Text shown »
From Tracy McKay’s essay, Wonder, in which she recounts the year of her divorce and the way she bravely took care her children.

People keep asking me how I’m doing. I never wanted to be divorced, to be a single mother, or to walk in life alone. Yet I am calm and centered and, oddly, feeling closer to God than I have in all the years I was trying to make someone else choose wisely. I am untethered. I am free to hear the Spirit now, in a way that was locked to me when I was praying for someone else’s agency to be violated, when I cried out, missing the answers I wanted, not hearing the answers He gave.

And this comment about divorce, which was so powerful.

Divorce ripples out and out, and changes people who thought they were far enough from the ragged epicenter to be safe. No one is safe. Divorce, while first a deeply private and painful rending, surprises me in being also a communal sorrow.

I loved Kylie Nielson Turley’s wise comprehension of the Atonement in her essay, Tightrope Walking.

Dataset extract »
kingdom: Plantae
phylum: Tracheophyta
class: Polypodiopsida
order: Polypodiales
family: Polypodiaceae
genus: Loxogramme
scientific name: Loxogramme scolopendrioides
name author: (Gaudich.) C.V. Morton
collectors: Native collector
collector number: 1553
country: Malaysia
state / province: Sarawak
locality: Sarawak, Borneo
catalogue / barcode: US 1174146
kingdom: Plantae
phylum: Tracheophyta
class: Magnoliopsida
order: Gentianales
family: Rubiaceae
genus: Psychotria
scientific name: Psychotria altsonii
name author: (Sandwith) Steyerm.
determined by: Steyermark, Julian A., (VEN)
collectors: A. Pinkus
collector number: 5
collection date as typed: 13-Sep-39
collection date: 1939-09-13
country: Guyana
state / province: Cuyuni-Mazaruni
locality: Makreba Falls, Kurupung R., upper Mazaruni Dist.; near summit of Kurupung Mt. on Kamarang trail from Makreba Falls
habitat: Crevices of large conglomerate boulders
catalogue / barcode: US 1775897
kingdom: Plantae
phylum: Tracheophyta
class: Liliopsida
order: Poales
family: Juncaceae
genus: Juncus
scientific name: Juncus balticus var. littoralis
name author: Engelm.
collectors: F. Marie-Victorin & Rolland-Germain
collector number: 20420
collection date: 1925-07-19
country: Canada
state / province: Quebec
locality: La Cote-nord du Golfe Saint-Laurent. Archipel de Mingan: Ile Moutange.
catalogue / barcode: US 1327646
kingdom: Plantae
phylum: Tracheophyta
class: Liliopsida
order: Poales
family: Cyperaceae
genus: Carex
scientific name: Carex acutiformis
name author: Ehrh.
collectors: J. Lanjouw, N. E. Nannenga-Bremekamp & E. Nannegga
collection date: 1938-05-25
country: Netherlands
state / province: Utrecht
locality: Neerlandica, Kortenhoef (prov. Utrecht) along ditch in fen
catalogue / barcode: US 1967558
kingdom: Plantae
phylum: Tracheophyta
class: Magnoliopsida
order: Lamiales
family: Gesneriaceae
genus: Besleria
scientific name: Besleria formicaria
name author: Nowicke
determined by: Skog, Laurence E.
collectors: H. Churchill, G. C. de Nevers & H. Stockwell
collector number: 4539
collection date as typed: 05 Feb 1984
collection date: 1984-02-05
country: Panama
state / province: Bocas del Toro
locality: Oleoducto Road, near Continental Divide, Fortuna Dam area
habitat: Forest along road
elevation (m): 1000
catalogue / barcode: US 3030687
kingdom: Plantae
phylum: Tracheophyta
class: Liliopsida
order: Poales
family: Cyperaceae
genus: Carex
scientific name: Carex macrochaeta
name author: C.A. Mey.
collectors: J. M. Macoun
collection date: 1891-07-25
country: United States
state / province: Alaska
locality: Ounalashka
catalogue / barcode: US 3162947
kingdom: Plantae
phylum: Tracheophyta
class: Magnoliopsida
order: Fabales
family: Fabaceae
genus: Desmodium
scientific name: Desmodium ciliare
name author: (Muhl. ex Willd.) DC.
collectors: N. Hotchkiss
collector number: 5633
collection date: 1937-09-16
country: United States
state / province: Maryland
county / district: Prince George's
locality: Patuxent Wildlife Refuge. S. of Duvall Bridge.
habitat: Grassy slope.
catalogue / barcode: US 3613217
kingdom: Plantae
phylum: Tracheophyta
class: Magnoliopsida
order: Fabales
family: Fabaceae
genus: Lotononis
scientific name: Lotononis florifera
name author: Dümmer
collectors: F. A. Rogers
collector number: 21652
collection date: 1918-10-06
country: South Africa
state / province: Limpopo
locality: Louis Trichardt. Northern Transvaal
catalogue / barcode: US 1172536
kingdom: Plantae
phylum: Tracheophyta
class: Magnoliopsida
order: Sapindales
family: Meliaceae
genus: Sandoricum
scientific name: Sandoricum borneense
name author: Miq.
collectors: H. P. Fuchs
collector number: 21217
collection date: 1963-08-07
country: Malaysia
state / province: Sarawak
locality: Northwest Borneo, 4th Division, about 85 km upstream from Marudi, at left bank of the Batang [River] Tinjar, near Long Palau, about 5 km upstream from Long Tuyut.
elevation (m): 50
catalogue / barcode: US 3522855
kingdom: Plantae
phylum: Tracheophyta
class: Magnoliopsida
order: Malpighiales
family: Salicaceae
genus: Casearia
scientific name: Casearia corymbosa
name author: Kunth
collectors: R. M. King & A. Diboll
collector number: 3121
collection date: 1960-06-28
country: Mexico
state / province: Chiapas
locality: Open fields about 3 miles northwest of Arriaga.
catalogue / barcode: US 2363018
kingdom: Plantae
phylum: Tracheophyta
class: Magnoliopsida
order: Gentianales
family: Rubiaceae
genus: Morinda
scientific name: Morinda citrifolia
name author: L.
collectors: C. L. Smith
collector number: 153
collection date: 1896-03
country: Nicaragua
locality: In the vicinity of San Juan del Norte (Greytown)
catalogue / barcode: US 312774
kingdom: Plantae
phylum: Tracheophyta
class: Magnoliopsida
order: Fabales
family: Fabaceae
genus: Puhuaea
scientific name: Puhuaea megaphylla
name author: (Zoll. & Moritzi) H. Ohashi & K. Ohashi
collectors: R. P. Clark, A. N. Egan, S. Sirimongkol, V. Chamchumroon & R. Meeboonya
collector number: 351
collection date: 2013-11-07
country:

Actions to take »
(1) Convert the entries from the first line up to and including the line with "name author: Engelm." into a two-column CSV with columns field and value. Give one row per entry, put each field in quotes, and replace line breaks with spaces.
(2) Can you carry on the essay excerpts past their last sentence?
The essay excerpts have nothing to do with the entries.

Expected outputs »
(1)
field,value
"kingdom:","Plantae"
"phylum:","Tracheophyta"
"class:","Polypodiopsida"
"order:","Polypodiales"
"family:","Polypodiaceae"
"genus:","Loxogramme"
"scientific name:","Loxogramme scolopendrioides"
"name author:","(Gaudich.) C.V. Morton"
"collectors:","Native collector"
"collector number:","1553"
"country:","Malaysia"
"state / province:","Sarawak"
"locality:","Sarawak, Borneo"
"catalogue / barcode:","US 1174146"
"kingdom:","Plantae"
"phylum:","Tracheophyta"
"class:","Magnoliopsida"
"order:","Gentianales"
"family:","Rubiaceae"
"genus:","Psychotria"
"scientific name:","Psychotria altsonii"
"name author:","(Sandwith) Steyerm."
"determined by:","Steyermark, Julian A., (VEN)"
"collectors:","A. Pinkus"
"collector number:","5"
"collection date as typed:","13-Sep-39"
"collection date:","1939-09-13"
"country:","Guyana"
"state / province:","Cuyuni-Mazaruni"
"locality:","Makreba Falls, Kurupung R., upper Mazaruni Dist.; near summit of Kurupung Mt. on Kamarang trail from Makreba Falls"
"habitat:","Crevices of large conglomerate boulders"
"catalogue / barcode:","US 1775897"
"kingdom:","Plantae"
"phylum:","Tracheophyta"
"class:","Liliopsida"
"order:","Poales"
"family:","Juncaceae"
"genus:","Juncus"
"scientific name:","Juncus balticus var. littoralis"
"name author:","Engelm."

(2)
The healing waters of the Atonement are deeper than I know, deep enough to absorb and extinguish the searing sorrow of the world, to bring peace forth from the ashes of sorrow, sins, and heartbreak. That is the safety net below me as I navigate this wobbly tightrope of life; it’s not a simple magic wand of a prayer that stops all pain before it starts, nor is it the bouncy pillow that cushions all the hurt like a giant marshmallow. God’s safety is not what I want it to be, and that is not an answer that my heart easily accepts or that any mother wants to know. People I love will get hurt, and I won’t be able to protect them or take away their pain. That terrifies me. But I hold out a firm hope that redemption is real, that nothing that happens to me or my kids – whether I cause it or not – has the ability to remove us from God, nothing but a personal choice to leave. The world and its accidents, my agency and its consequences may leave me despondent and desolate, but the soothing calm of the Atonement promises that we can be safe in eternity.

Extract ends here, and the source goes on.